The authors evaluated concept erasure across three failure modes: firstly, a measure of whether removing a concept such as car disrupts nearby or unrelated concepts, based on semantic and attribute similarity; secondly, a test for whether erasure can be bypassed by prompting sub-concepts such as red car after deleting vehicle.

Finally, a check was conducted for attribute leakage, where traits linked to erased concepts appear in unrelated objects (for example, deleting couch might cause another object, such as a potted plant, to inherit its color or material). The final dataset contains 5056 compositional prompts

Tests

The former frameworks tested were those listed earlier – UCE, RECE, MACE, and SPM. The researchers adopted default settings from the original projects, and fine-tuned all the models on a NVIDIA RTX 6000 GPU with 48GB of VRAM.

Stable Diffusion 1.4, one of the most perennial models in the literature, was used for all the tests – perhaps not least because the earliest SD models had little or no conceptual restraint, and as such offer a blank slate in this particular research context.

Dataset excerpt:
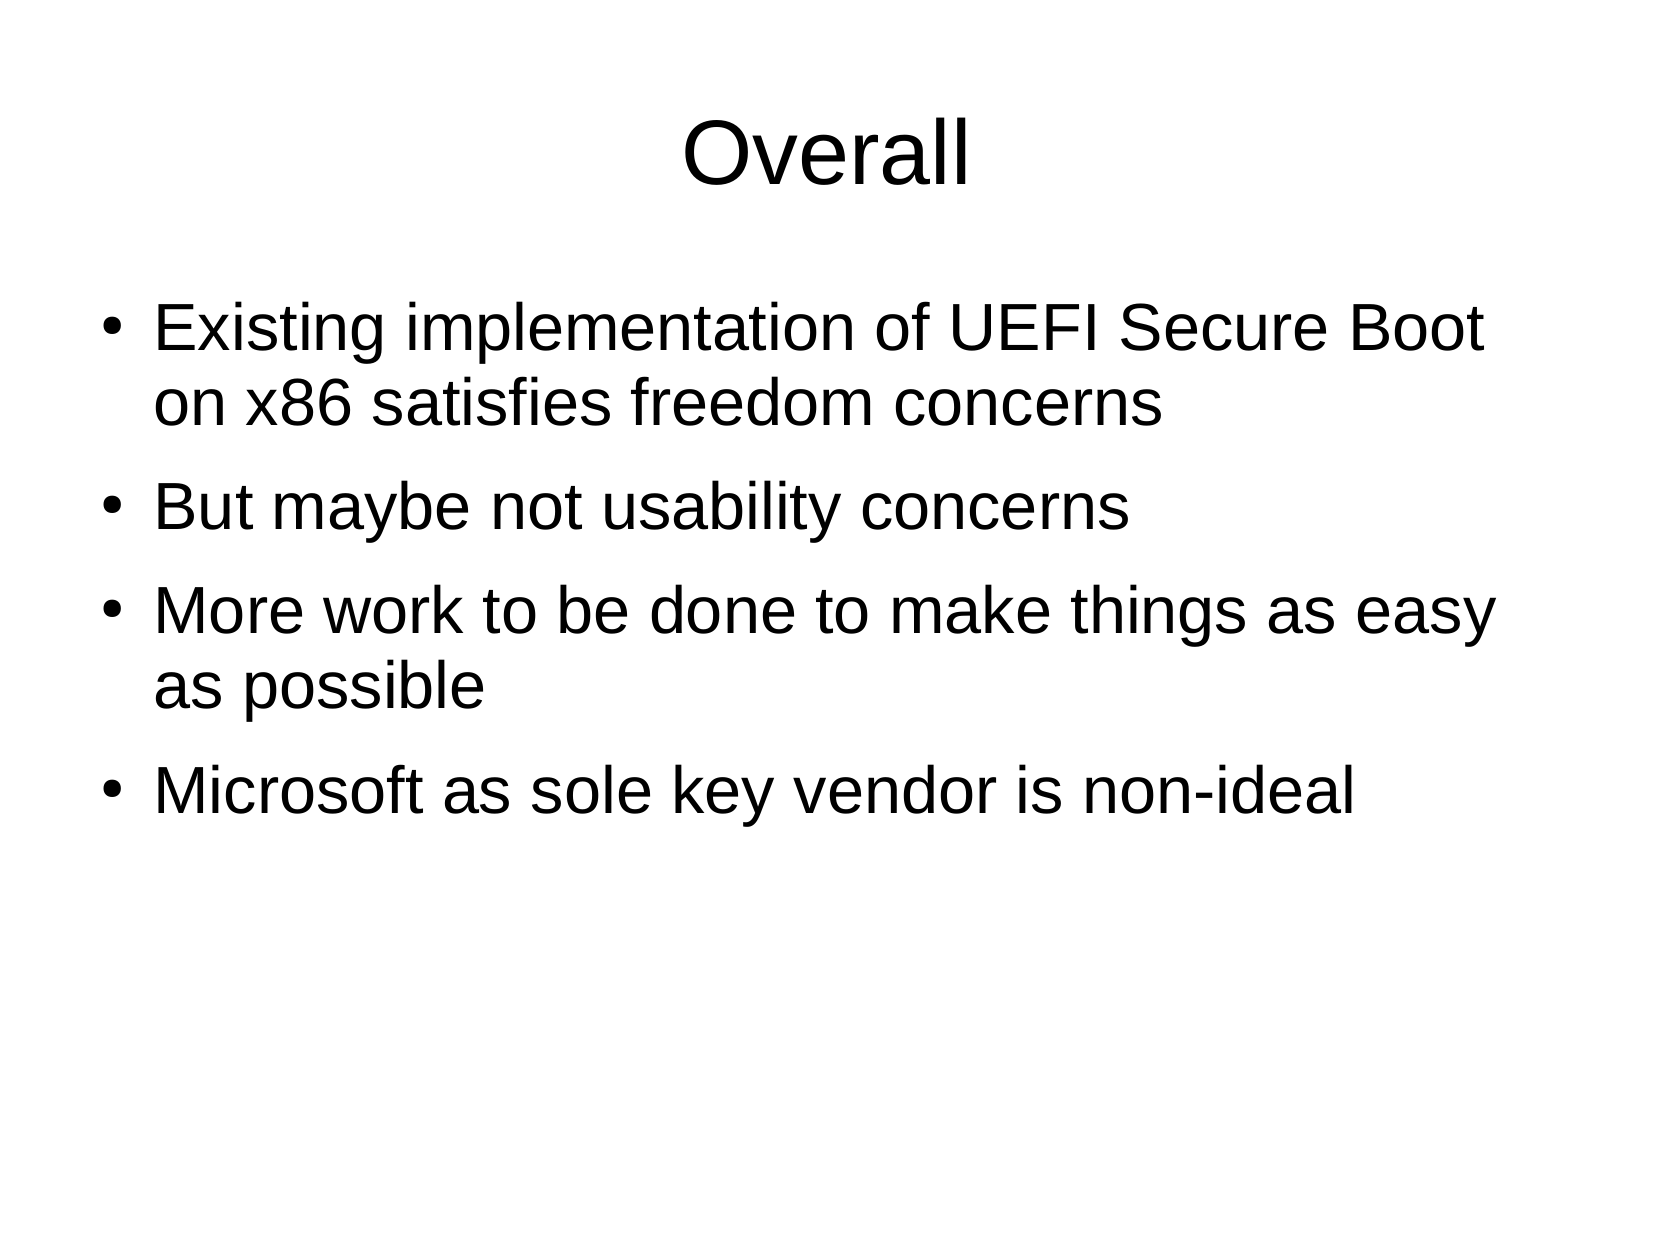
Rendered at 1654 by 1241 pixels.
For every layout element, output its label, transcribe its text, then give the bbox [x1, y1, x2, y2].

title Overall [82, 49, 1571, 257]
list Existing implementation of UEFI Secure Boot on x86 satisfies freedom concerns But maybe not usability concerns More work to be done to make things as easy as possible Microsoft as sole key vendor is non-ideal [82, 290, 1538, 1010]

Work to do:
**a.** From the concept erasure excerpt, return the passage that begins at the words "The authors evaluated" and stops after the words "after deleting vehicle.".
**b.** Translate this sentence from the concept erasure excerpt into Spanish: "The researchers adopted default settings from the original projects, and fine-tuned all the models on a NVIDIA RTX 6000 GPU with 48GB of VRAM."

Task results:
**a.**
The authors evaluated concept erasure across three failure modes: firstly, a measure of whether removing a concept such as car disrupts nearby or unrelated concepts, based on semantic and attribute similarity; secondly, a test for whether erasure can be bypassed by prompting sub-concepts such as red car after deleting vehicle.

**b.** Los investigadores adoptaron la configuración predeterminada de los proyectos originales y realizaron el ajuste fino de todos los modelos en una GPU NVIDIA RTX 6000 con 48 GB de VRAM.